(STUDY TEXT)
GDB> dump memory private.bin 0x0000559decfceab0 0x559decfcf020

GDB> dump memory prekey.bin 0x0000559decfcfc00 0x559decfd3c00

The above commands save the chunks of memory as their own distinct files (“private.bin” and “prekey.bin”, respectively). Then – in accordance with the unshielding writeup – we grab a copy of openssh.

When I initially tried to ./configure the setup for openssh, I received a notice that libcrypto was misbehaving. This stackoverflow post (https://stackoverflow.com/questions/13811889/cannot-find-libcrypto-in-ubuntu) showed a fix:

sudo apt-get install libssl-dev

I then just followed along with the GDB commands in the unshielding writeup (adjusting only for the filepath/filenames of the private/prekey).

  
b main
b sshkey_free
r
set $miak = (struct sshkey *)sshkey_new(0)
set $shielded_private = (unsigned char *)malloc(1392)
set $shield_prekey = (unsigned char *)malloc(16384)
set $fd = fopen("/tmp/private.bin", "r")
call fread($shielded_private, 1, 1392, $fd)
call fclose($fd)
set $fd = fopen("/tmp/prekey.bin", "r")
call fread($shield_prekey, 1, 16384, $fd)
call fclose($fd)
set $miak->shielded_private=$shielded_private
set $miak->shield_prekey=$shield_prekey
set $miak->shielded_len=1392
set $miak->shield_prekey_len=16384
call sshkey_unshield_private($miak)
bt
f 1
x *kp
call sshkey_save_private(*kp, "/tmp/plaintext_private_key", "", "comment", 0, "\x00", 0)
k
q

This yielded an OPENSSH private key.

We weren’t quite done yet, however. The challenge denoted that – in order to decrypt the data.enc file – we needed to have a PEM file.

This stackoverflow post (https://stackoverflow.com/questions/54994641/openssh-private-key-to-rsa-private-key) showed a command that would do precisely that:

  
ssh-keygen -p -N “” -m pem -f /path/to/key

Then we decrypted the file using the command provided by the challenge:

  
openssl pkeyutl -decrypt -inkey plaintext_private_key -in data.enc

This showed us that the file was a cookie (https://curl.se/docs/http-cookies.html); copy/pasting the hash at the end of the file was the answer to the challenge.

Task 6 - Gaining Access

We’ve found the login page on the ransomware site, but we don’t know anyone’s username or password. Luckily, the file you recovered from the attacker’s computer looks like it could be helpful.
Generate a new token value which will allow you to access the ransomware site.

Building off of the last challenge, we have a decoded data.enc file from Task 5 that reads as:

# Netscape HTTP Cookie Filemnuuljkvybssuuil.ransommethis.net false / true 2145916800 tok eyJ0eXAiOiJKV1QiLCJhbGciOiJIUzI1NiJ9.eyJpYXQiOjE2NTM3OTg2MDUsImV4cCI6MTY1NjM5MDYwNSwic2VjIjoiQ2s3c28zYzZBNk9lN2tYN09NcEZiYXRXMVRScmtPdVoiLCJ1aWQiOjQ5ODExfQ.VNuo1eh43hnjyo2hWlk03xQMc_w_VM4TVyLKMpI_bnU

The cookie isn’t valid; putting it in our browser’s cookies in the ransommethis.net site discovered in Task B1 doesn’t give us a login:

At this point, I figured I needed to find a way to make sense of the cookie itself. Hash analyzer didn’t come up with anything, but this cipher detection had ideas: the data appears partially encoded in base64.

(ACTIVITY A)
List every web address that appears in the walkthrough.

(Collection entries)

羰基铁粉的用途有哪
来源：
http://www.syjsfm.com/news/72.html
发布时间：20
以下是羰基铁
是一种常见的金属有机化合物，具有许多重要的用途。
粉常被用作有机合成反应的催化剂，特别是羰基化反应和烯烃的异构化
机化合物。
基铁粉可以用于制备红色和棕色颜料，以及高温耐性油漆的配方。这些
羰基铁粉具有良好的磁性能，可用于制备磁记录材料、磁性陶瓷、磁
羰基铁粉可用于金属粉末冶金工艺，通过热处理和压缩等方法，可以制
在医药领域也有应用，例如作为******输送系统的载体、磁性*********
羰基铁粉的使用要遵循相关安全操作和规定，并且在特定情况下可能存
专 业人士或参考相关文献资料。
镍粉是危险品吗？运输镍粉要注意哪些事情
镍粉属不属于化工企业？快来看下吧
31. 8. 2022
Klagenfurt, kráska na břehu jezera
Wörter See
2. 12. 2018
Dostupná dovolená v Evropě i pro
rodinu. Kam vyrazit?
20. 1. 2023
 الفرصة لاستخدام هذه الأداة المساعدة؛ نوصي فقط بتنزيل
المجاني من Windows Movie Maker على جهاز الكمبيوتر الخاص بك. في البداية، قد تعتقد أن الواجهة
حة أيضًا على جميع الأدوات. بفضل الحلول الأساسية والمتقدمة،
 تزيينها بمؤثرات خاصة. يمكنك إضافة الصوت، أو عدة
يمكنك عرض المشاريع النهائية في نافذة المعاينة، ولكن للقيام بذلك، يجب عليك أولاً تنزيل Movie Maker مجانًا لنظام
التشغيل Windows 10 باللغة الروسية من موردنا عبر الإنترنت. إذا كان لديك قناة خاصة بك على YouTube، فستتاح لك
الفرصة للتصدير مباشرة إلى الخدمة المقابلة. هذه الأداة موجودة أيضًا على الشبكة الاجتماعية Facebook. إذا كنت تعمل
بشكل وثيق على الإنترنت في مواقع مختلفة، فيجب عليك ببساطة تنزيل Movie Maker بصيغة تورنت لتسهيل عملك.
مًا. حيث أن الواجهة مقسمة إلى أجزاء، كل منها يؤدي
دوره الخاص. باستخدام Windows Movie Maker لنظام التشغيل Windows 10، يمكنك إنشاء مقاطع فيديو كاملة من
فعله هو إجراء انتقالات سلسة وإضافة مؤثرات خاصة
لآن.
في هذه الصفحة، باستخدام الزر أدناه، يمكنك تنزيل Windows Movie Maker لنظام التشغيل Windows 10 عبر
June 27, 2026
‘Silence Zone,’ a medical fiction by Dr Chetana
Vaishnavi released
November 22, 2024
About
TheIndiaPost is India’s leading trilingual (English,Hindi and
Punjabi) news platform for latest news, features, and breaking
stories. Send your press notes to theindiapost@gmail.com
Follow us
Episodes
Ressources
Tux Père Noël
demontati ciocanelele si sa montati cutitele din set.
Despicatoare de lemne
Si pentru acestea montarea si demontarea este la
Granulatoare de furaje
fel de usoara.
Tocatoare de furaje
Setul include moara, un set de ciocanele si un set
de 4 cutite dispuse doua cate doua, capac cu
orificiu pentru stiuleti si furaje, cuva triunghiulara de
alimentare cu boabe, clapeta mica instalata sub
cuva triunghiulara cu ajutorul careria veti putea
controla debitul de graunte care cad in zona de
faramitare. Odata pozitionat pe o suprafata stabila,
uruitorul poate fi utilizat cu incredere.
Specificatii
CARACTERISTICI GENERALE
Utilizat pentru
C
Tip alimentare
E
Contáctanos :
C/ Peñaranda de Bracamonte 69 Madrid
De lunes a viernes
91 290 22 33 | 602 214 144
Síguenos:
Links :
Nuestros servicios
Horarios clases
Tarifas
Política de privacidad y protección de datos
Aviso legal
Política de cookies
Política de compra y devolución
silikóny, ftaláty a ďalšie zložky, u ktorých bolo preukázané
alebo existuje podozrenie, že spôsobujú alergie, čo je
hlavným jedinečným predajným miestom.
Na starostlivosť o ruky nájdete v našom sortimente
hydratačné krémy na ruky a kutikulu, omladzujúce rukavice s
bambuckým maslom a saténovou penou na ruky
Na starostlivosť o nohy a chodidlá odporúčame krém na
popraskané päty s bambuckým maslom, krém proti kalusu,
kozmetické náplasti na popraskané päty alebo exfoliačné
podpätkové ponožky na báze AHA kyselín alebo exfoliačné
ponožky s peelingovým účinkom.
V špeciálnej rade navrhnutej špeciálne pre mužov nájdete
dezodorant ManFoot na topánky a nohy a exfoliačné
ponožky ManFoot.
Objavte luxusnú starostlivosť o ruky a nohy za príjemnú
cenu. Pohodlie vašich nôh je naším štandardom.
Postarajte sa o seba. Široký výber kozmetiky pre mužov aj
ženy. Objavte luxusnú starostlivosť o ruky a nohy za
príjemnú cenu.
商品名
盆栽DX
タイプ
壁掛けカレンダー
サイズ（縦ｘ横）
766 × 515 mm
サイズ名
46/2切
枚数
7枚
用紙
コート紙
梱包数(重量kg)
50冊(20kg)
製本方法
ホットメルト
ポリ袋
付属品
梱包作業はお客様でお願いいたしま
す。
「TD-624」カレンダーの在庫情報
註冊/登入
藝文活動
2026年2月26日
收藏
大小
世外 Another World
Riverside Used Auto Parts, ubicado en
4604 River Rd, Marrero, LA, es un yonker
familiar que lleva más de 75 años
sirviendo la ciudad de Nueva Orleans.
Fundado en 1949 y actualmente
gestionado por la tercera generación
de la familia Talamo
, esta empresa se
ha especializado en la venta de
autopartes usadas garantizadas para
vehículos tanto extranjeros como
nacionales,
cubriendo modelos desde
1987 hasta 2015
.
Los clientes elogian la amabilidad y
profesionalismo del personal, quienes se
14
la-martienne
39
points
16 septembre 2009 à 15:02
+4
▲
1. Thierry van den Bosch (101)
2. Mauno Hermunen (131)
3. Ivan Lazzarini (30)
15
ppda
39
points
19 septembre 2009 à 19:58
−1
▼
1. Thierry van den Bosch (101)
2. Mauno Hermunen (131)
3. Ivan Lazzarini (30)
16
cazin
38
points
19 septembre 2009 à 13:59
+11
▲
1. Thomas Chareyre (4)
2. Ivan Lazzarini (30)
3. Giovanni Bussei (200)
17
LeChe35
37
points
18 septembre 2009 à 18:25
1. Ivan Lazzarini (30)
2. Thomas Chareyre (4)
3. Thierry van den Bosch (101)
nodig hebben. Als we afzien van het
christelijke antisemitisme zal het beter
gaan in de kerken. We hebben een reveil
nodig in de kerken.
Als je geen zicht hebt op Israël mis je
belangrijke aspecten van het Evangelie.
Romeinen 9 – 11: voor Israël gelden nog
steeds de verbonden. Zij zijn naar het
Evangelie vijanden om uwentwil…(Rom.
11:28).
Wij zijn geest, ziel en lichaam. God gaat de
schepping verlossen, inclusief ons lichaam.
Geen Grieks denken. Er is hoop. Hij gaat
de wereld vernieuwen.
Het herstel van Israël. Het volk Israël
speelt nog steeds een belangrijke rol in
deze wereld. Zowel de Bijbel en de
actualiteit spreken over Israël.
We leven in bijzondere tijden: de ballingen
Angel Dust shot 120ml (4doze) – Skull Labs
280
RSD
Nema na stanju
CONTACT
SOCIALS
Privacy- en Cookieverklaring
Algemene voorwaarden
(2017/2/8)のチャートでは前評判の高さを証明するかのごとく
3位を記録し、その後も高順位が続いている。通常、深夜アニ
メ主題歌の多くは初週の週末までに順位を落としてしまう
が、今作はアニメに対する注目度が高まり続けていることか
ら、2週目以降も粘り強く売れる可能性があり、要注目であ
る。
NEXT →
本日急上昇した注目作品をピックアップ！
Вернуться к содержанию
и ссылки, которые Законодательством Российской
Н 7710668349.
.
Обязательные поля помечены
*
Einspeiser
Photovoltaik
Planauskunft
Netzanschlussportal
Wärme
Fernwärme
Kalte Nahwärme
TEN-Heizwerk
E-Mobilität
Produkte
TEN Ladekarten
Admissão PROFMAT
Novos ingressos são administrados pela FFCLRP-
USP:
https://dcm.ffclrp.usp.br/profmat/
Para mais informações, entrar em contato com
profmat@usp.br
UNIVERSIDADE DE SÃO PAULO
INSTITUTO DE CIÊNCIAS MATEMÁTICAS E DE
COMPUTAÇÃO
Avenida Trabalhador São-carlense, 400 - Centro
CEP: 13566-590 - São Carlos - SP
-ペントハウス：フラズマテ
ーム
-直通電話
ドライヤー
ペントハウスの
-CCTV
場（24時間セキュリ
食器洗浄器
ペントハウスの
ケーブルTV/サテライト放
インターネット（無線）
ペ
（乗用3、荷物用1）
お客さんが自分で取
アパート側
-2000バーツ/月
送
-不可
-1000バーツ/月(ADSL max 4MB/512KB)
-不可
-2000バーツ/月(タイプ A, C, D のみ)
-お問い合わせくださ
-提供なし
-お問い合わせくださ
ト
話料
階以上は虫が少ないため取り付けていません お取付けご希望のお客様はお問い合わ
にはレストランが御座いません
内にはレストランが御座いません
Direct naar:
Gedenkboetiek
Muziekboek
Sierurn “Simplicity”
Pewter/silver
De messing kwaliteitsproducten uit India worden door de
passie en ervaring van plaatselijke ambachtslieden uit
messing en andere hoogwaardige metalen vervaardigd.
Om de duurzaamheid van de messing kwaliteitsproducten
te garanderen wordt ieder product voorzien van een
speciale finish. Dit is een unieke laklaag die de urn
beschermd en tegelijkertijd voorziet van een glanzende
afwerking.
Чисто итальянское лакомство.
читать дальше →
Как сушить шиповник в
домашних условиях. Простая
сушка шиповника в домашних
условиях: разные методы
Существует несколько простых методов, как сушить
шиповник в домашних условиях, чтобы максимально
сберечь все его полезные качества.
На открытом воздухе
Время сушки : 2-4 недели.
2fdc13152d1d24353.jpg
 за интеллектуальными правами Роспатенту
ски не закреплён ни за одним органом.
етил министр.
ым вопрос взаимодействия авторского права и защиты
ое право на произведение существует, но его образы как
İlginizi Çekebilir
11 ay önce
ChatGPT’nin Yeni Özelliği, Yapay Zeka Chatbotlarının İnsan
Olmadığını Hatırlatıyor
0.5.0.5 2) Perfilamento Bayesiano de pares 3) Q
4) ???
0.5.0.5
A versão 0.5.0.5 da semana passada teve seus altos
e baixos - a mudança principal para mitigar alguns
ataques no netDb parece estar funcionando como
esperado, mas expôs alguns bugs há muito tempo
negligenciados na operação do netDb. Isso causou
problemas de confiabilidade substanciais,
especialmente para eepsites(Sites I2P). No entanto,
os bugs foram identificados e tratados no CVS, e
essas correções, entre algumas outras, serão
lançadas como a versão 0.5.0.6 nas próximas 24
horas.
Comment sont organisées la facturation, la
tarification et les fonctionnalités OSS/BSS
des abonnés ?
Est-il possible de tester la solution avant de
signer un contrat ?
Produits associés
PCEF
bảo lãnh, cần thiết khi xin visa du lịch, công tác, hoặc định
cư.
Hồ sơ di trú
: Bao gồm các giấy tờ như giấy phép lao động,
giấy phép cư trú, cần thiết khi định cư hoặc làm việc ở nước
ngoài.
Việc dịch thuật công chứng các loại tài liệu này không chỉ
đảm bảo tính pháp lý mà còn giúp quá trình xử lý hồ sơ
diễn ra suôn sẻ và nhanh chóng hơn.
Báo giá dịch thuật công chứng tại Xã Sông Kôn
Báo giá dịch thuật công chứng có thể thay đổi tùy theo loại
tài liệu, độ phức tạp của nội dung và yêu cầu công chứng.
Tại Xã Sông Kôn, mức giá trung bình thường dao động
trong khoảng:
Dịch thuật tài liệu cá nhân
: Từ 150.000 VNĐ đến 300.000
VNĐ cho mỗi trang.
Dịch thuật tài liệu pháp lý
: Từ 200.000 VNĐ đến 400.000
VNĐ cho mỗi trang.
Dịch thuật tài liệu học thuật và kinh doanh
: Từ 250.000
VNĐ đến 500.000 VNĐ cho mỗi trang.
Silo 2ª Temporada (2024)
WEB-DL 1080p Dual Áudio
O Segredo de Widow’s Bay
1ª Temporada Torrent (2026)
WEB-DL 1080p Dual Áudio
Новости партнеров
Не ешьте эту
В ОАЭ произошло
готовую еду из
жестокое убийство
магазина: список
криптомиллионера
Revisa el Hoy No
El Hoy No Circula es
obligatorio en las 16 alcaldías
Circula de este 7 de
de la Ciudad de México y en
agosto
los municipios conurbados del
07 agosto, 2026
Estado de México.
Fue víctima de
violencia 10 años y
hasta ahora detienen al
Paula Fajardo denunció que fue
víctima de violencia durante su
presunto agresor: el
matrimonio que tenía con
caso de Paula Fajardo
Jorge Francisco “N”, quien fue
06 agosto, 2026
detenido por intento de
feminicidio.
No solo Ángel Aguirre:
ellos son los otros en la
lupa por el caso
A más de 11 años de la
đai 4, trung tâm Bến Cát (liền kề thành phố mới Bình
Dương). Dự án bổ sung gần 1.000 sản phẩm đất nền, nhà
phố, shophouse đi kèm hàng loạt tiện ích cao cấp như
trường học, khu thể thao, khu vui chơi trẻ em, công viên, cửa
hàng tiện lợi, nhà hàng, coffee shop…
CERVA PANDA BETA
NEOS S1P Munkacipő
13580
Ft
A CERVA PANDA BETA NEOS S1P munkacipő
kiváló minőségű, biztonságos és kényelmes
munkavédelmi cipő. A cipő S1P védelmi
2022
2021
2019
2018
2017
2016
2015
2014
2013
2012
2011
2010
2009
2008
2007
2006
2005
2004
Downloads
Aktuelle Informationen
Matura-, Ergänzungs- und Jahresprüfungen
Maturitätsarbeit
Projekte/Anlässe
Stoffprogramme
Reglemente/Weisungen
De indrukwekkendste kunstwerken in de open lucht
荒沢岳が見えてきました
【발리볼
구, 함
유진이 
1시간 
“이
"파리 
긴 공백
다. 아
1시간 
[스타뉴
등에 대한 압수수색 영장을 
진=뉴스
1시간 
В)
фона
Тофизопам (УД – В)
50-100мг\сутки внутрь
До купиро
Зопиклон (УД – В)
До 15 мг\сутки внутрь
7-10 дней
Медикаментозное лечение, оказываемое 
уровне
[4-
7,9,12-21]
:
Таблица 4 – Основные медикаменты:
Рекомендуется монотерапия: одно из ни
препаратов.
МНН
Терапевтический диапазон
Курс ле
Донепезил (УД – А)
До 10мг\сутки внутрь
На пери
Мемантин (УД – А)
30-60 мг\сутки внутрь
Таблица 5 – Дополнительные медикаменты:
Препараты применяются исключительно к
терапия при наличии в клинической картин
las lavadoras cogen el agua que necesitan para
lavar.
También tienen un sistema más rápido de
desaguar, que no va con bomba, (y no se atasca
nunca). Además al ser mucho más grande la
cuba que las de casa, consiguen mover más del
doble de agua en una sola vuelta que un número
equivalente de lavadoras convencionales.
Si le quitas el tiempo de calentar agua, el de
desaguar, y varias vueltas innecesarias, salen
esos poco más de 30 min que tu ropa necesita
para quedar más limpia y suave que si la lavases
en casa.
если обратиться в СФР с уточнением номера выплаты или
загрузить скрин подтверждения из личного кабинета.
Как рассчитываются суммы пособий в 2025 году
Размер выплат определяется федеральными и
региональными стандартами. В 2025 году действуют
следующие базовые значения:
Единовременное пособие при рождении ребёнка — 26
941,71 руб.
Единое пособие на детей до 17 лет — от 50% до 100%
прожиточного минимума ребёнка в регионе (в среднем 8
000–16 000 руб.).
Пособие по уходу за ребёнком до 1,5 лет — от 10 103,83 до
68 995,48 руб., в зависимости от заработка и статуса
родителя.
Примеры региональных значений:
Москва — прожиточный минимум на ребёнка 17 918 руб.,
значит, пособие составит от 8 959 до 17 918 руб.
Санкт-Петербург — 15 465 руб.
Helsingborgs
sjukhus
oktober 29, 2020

(ACTIVITY B)
Return, character for character, the lines of the records starting at the first line and ending at the line containing "مًا. حيث أن", with both of those lines included.

(EXERCISE OUTPUT A)
https://stackoverflow.com/questions/13811889/cannot-find-libcrypto-in-ubuntu
https://stackoverflow.com/questions/54994641/openssh-private-key-to-rsa-private-key
https://curl.se/docs/http-cookies.html

(EXERCISE OUTPUT B)
羰基铁粉的用途有哪
来源：
http://www.syjsfm.com/news/72.html
发布时间：20
以下是羰基铁
是一种常见的金属有机化合物，具有许多重要的用途。
粉常被用作有机合成反应的催化剂，特别是羰基化反应和烯烃的异构化
机化合物。
基铁粉可以用于制备红色和棕色颜料，以及高温耐性油漆的配方。这些
羰基铁粉具有良好的磁性能，可用于制备磁记录材料、磁性陶瓷、磁
羰基铁粉可用于金属粉末冶金工艺，通过热处理和压缩等方法，可以制
在医药领域也有应用，例如作为******输送系统的载体、磁性*********
羰基铁粉的使用要遵循相关安全操作和规定，并且在特定情况下可能存
专 业人士或参考相关文献资料。
镍粉是危险品吗？运输镍粉要注意哪些事情
镍粉属不属于化工企业？快来看下吧
31. 8. 2022
Klagenfurt, kráska na břehu jezera
Wörter See
2. 12. 2018
Dostupná dovolená v Evropě i pro
rodinu. Kam vyrazit?
20. 1. 2023
 الفرصة لاستخدام هذه الأداة المساعدة؛ نوصي فقط بتنزيل
المجاني من Windows Movie Maker على جهاز الكمبيوتر الخاص بك. في البداية، قد تعتقد أن الواجهة
حة أيضًا على جميع الأدوات. بفضل الحلول الأساسية والمتقدمة،
 تزيينها بمؤثرات خاصة. يمكنك إضافة الصوت، أو عدة
يمكنك عرض المشاريع النهائية في نافذة المعاينة، ولكن للقيام بذلك، يجب عليك أولاً تنزيل Movie Maker مجانًا لنظام
التشغيل Windows 10 باللغة الروسية من موردنا عبر الإنترنت. إذا كان لديك قناة خاصة بك على YouTube، فستتاح لك
الفرصة للتصدير مباشرة إلى الخدمة المقابلة. هذه الأداة موجودة أيضًا على الشبكة الاجتماعية Facebook. إذا كنت تعمل
بشكل وثيق على الإنترنت في مواقع مختلفة، فيجب عليك ببساطة تنزيل Movie Maker بصيغة تورنت لتسهيل عملك.
مًا. حيث أن الواجهة مقسمة إلى أجزاء، كل منها يؤدي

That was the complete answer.